Corpo

Scolpire il (proprio) tempo – Scolpire il (proprio) corpo

Scolpire il (proprio) tempo – Scolpire il (proprio) corpo

Cimentarsi con l’autoscatto significa avventurarsi nella dimensione del corpo e, in definitiva, in una delle più solide forme delle arti classiche, la scultura.

Fotografare il corpo, il proprio corpo, permette di lavorare con il rilievo delle forme, la tridimensionalità, di andare alla ricerca di uno spessore superando il limite della dimensione piatta e bidimensionale della fotografia.
La corporeità della scultura fotografica risponde meglio alle esigenze di rendere plastico un discorso relativo alla questione femminile, improntato all’uso, troppo spesso manipolato, del suo corpo.

Che cos’è il corpo? Il corpo di una donna? Quanti fogli/volti/display ha? Se il corpo, secondo la natura biologica, cambia nel tempo, non può essere definito una volta per tutte nella durata di una vita. Quanti corpi abbiamo dunque? Come esprimerli? Il progetto fotografico di Serafina Figliuzzi prende le mosse dalla considerazione della dimensione temporale e spaziale dell’essere umano, soprattutto della donna.

Parimenti, il corpo agisce in uno spazio, trova modalità in una prossemica della distanza/vicinanza agli altri esseri senzienti e in un contesto di presenza/assenza sociale e personale, come veicolo di ricerca e autoanalisi attraverso il medesimo tempo e la medesima dimensione spaziale per andare contemporaneamente nell’altro da sé.

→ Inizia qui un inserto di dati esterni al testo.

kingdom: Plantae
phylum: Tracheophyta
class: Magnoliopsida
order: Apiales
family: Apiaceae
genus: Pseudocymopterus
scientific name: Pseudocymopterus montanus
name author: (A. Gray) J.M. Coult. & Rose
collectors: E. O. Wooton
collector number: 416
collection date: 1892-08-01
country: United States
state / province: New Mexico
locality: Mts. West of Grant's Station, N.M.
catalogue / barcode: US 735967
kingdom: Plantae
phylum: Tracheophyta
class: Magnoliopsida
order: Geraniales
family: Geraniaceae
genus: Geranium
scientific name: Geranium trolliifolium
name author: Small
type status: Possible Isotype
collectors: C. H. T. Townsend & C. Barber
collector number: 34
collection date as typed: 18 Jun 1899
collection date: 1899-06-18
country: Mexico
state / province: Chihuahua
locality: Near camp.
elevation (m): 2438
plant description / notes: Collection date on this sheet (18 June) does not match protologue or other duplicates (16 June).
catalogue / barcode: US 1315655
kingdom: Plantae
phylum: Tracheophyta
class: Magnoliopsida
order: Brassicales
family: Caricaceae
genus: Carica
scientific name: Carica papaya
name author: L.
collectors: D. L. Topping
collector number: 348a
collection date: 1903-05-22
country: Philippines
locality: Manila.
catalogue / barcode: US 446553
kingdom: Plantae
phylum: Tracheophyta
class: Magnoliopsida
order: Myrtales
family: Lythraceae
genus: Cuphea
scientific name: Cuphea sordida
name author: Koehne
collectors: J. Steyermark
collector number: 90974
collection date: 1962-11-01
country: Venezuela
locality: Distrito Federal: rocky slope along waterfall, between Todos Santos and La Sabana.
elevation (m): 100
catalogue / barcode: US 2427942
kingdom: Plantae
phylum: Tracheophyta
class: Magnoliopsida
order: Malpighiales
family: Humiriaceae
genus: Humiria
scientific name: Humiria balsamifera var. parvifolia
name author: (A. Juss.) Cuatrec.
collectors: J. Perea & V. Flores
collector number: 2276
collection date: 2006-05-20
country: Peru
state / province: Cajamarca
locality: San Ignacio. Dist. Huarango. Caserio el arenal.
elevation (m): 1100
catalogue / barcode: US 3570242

Il corpo, nelle immagini della Figliuzzi, è come linguaggio di secondo tipo che corrisponde alla comunicazione non verbale ma che trova il suo verbo proprio. È un corpo che vuole liberarsi, imbrigliato com’è da secoli di una “cultura” della sottomissione, da regole imposte da altri, da religioni o ideologie soffocanti ed è un corpo evanescente, evocativo di frammenti di memoria che si sommano in un racconto unico che diventa la storia di un donna e di tante donne. Non a caso, il concetto alla base del progetto – la centralità del corpo femminile – è come contraltare alla cultura maschilista e patriarcale. Una cultura che ha visto le donne venir gabellate per secoli e rappresentate più spesso, secondo i dettami più in voga e la volontà dell’uomo, come esseri “perfetti”, longilinei, costretti in forme e usi decisi dall’esterno e votate al silenzio e a svolgere precisi compiti e assumere dei ruoli.

Con le sculture-fotografiche di Serafina Figliuzzi, invece, l’accento è posto sulla plasmabilità, “imponderabilità” della vita nella sua essenza di corpo, corpo femminile al di là del suo aspetto, peso, forma. Vuole essere un recupero di un codice di libertà e liberazione dalle costrizioni sociali.
L’ipotesi plastico-figurativa ha anche un solido fondamento visivo e storico-antropologico, un percorso figurativo lungo secoli: il corpo delle donne nella nostra cultura figurativa ha cambiato spesso canone: le donne, le loro forme, sono state anche “imperfette”, “informi”, hanno presentato parti del corpo in eccesso, costrette a un’“eccedenza” ottica, che prevedeva anche la presenza di cento mammelle, come l’Artemide Efesia, o erano simbolo di fertilità come la Venere di Willendorf.

Oggi, se il parlare di donne in termini di stereotipi è ormai banale, riduttivo, poiché l’arte cerca ed esprime altre cose, deve usare altri parametri, spesso anche inconsci, così il portato delle opere della nostra artista ne incarna lo spirito più libero: la ricerca di quella dimensione di serena accettazione
di sé e delle proprie linee e contorni, e, soprattutto, si muove verso la rivendicazione del diritto di autodeterminarsi, di stare nel mondo e nel proprio corpo senza il rischio di diventarne vittima o oggetto di bullizzazione.
La vita e il corpo non devono più rispondere ai canoni della cultura mainstream, qualunque essa sia.
Oggi finalmente è in corso un processo di emancipazione verso l’accoglimento di ogni tipologia di natura e di ogni forma, sia essa LGBT sia essa up-to-date o tradizionale.

Questo progetto visivo è fortemente evocativo, anche sul piano tecnico, considerando la scelta cromatica minimale, ogni scatto, seppure ben radicato nel tempo della vita moderna, sembra tuttavia fuoriuscire da una dimensione precisa, per stagliarsi nel “senza tempo”, esaltando così quell’atemporalità che il linguaggio artistico e fotografico dell’artista premedita.